If I don't feel comfortable isn’t it better not to say anything at all?

NO

It is quite common to feel uncomfortable talking about sexuality. However, it is important not to let this stand in the way of providing sexuality and relationships education and meeting curriculum requirements. Acknowledging personal discomfort is a useful point to begin and helps educators begin to plan to support themselves. Talking about and teaching sexuality becomes much easier with practice.

If children and young people are not provided with factual information from trusted sources like parents/carers and teachers, they are vulnerable to the often inaccurate and misleading information about sexuality from other sources, such as peers, television and other medias.


References

Blake, S. (2002). Sex and relationships education: A step-by-step guide for teachers. London: David Fulton Publishers Ltd.

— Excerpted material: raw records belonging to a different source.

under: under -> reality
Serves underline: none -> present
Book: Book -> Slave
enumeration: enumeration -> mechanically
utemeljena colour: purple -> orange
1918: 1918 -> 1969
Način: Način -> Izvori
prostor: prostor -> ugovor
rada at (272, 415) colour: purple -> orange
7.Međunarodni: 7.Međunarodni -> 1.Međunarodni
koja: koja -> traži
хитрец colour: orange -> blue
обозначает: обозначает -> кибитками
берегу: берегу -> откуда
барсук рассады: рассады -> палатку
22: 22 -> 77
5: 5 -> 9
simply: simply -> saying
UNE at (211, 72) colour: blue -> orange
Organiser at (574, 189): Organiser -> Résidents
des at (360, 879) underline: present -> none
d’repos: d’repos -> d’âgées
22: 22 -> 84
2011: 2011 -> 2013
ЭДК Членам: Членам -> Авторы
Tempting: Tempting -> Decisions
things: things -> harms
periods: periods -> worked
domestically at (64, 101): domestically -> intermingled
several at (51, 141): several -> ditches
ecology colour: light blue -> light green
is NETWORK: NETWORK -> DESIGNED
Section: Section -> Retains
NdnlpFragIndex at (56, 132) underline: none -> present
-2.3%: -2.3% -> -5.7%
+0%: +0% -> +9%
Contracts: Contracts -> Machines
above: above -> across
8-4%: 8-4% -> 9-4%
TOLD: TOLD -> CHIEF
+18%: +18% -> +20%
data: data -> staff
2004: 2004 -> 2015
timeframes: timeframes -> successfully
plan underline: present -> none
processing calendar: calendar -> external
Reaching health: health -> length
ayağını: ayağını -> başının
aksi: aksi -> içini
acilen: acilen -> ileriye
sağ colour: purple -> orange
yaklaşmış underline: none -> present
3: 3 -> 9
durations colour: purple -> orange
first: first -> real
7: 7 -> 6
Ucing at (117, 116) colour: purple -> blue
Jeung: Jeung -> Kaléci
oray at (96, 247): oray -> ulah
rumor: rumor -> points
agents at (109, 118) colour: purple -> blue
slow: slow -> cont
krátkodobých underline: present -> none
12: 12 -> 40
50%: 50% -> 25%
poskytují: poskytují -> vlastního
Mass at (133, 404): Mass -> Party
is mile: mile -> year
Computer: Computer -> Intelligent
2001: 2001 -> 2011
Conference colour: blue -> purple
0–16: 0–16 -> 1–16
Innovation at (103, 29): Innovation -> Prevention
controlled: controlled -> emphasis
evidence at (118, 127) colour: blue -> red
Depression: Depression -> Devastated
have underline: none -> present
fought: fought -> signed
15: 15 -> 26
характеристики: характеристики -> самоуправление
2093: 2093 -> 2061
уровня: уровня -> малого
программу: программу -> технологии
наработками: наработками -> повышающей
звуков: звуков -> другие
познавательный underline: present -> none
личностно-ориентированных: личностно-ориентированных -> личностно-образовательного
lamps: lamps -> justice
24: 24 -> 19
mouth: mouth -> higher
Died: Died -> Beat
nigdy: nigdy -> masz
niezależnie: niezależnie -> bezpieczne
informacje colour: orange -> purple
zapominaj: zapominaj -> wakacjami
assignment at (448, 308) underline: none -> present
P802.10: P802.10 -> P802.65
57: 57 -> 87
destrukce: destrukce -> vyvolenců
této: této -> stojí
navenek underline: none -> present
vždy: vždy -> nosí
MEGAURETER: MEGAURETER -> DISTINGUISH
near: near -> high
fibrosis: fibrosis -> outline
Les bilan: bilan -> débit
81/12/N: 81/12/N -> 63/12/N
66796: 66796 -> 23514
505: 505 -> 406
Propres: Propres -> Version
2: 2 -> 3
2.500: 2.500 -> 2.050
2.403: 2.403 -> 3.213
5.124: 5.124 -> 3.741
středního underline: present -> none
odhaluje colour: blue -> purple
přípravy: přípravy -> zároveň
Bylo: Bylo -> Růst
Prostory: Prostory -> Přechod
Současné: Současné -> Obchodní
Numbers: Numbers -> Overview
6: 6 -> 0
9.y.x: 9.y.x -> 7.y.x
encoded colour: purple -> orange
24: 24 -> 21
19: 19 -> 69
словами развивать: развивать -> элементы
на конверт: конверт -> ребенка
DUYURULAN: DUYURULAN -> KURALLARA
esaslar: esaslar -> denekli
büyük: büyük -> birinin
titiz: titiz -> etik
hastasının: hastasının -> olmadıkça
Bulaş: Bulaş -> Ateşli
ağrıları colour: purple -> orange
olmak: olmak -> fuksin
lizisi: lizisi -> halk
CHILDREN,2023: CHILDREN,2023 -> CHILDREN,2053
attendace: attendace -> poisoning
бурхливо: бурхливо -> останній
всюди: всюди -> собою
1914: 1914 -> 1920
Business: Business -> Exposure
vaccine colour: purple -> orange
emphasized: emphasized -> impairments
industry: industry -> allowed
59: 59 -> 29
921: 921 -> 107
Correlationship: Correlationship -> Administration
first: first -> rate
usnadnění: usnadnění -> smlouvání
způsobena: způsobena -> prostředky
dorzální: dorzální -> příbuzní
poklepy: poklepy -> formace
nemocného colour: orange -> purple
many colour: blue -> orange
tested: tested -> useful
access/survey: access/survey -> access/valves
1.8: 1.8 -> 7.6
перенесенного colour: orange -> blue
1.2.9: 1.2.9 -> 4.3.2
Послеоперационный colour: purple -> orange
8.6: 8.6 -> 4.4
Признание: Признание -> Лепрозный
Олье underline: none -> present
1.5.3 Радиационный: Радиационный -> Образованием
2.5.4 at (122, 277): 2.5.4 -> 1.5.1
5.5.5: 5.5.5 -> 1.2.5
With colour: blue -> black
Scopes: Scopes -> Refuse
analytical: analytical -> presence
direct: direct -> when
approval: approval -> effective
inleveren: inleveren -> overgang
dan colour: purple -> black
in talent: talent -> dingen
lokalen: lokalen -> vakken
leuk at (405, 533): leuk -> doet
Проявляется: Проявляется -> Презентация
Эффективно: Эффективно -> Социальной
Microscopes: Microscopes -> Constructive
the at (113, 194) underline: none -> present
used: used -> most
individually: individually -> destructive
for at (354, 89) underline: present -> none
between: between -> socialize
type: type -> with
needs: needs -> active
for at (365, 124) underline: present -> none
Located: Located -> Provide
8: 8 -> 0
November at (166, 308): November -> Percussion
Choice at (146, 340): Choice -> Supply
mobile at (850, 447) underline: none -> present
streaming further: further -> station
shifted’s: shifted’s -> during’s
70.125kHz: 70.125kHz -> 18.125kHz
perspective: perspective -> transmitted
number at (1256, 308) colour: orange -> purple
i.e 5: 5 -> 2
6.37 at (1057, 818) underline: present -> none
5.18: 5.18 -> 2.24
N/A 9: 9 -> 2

Child at Risk Assessment Unit. (2000). Age appropriate sexual play and behaviour in children. Canberra: Australian Capital Territory Government Community Care.

Latrobe University. (2008). The arguments for sexuality education. Retrieved on 14 October, 2008 from www.latrobe.edu.au/cleu/downloads/good%20sexed%20(2).ppt

Milton, J. (2000). Sexuality education for the future – parents, schools and community groups working as partners in the sexual health education of primary school children. The Primary Educator, 6(2), 3-14.

Ray, C. & Jolly, J. (2002). Forum Factsheet - Sex and relationships education for primary age children. London: Sex Education Matters.

Senderowitz, J. & Kirby, D. (2006). Standards for curriculum-based reproductive health and HIV education programs. USA: Family Health International.

The Clarity Collective. (1990). Taught not caught: Self esteem in sex education. Melbourne: Spiral Educational Resources.